The Church World Service has expressed its sadness at the apparently targeted killing of noted Iraqi peace and reconciliation advocate and trauma-healing specialist Dr. Alharith Abdulhameed Hassan.

Colleagues at humanitarian agency Church World Service called his death a 'tragic loss'.

Dr. Alharith, a 56-year-old Iraqi Muslim and professor of psychiatry at the University of Baghdad, was shot while travelling to work.

Both Alharith and Maysa attended trainings on peace and reconciliation and trauma healing at EMU in the summer of 2004, and were sponsored to the U.S. with support by Mennonite Central Committee and Church World Service.

News of the death in December only came in a mid-January e-mail from his widow Maysa Hussam Jaber to U.S. friends at Eastern Mennonite University (EMU), Harrisonburg, Virginia, and Church World Service.

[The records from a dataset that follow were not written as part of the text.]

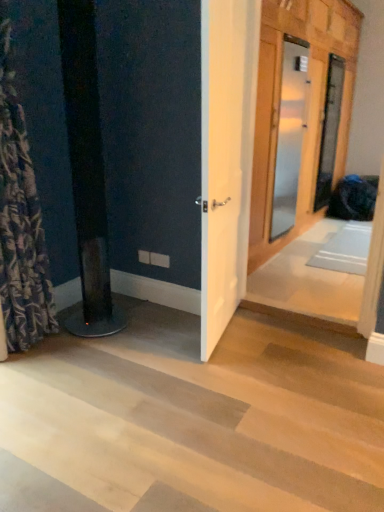
Where is `vacant space to the right of patterned fabric shower curtain at left`? vacant space to the right of patterned fabric shower curtain at left is located at coordinates (79, 358).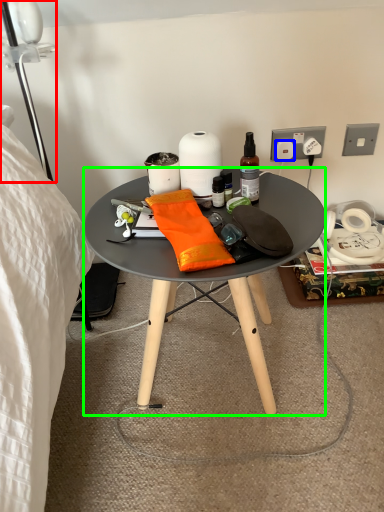
Question: Considering the real-world distances, which object is farthest from lamp (highlighted by a red box)? power outlet (highlighted by a blue box) or desk (highlighted by a green box)?

Choices:
 (A) power outlet
 (B) desk

Answer: (A)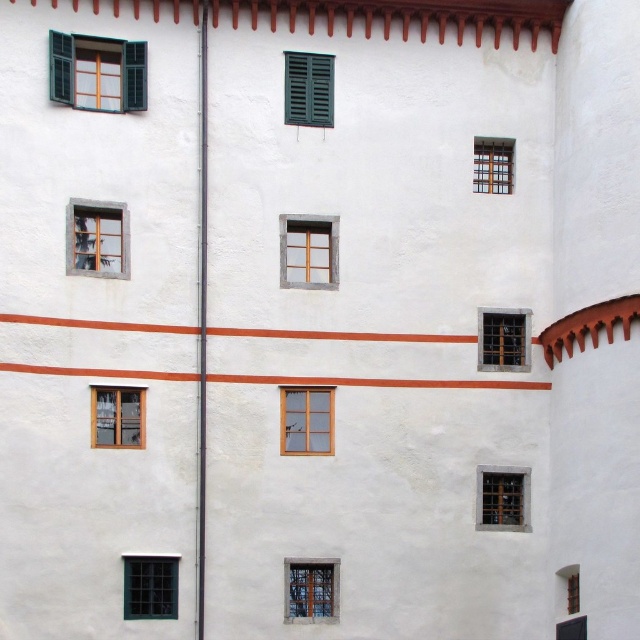
Between point (486, 484) and point (506, 144), which one is positioned behind?

The point (506, 144) is more distant.

The image size is (640, 640). Find the location of `matte glass window at lower right`. matte glass window at lower right is located at coordinates point(502,499).

Can you confirm if clear glass window at center is shorter than wooden frame at lower left?

Incorrect, clear glass window at center's height does not fall short of wooden frame at lower left's.

Does point (305, 609) come behind point (120, 429)?

Yes, it is behind point (120, 429).

The width and height of the screenshot is (640, 640). What are the coordinates of `clear glass window at center` in the screenshot? It's located at [x=310, y=589].

Is point (296, 451) less distant than point (100, 401)?

No, (296, 451) is behind (100, 401).

What do you see at coordinates (307, 420) in the screenshot? The image size is (640, 640). I see `wooden window at center` at bounding box center [307, 420].

Between point (292, 396) and point (124, 444), which one is positioned behind?

Point (292, 396)

Identify the location of wooden window at center. (307, 420).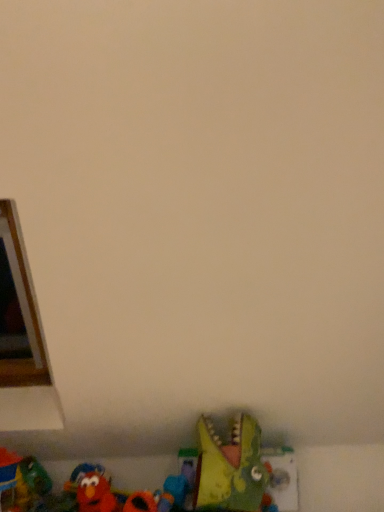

"I was with him when the hideous hands pulled the trigger to shoot him," Maysa wrote in her e-mail. "I was with him when we took him to the hospital, and I was with him when he said his last words, "I am a doctor."

Rick Santos, Church World Service Coordinator for Program Strategic Planning and Evaluation, attended Church World Service-EMU Seminars for Trauma Awareness and Resilience with Alharith and Maysa. "We are shocked and saddened to hear of Alharith's assassination," says Santos. "He was a tireless voice for peace and reconciliation in Iraq. His poetic mind, heart and passion filled a very big space. He will be deeply missed."

Jan Jenner, a member of EMU's Centre for Justice and Peace leadership team who knew the couple, said: "Dr. Alharith was a man who cared passionately about the people of Iraq. His death, among thousands and thousands in this tragic war, is a great loss to Iraq and to the human community as a whole."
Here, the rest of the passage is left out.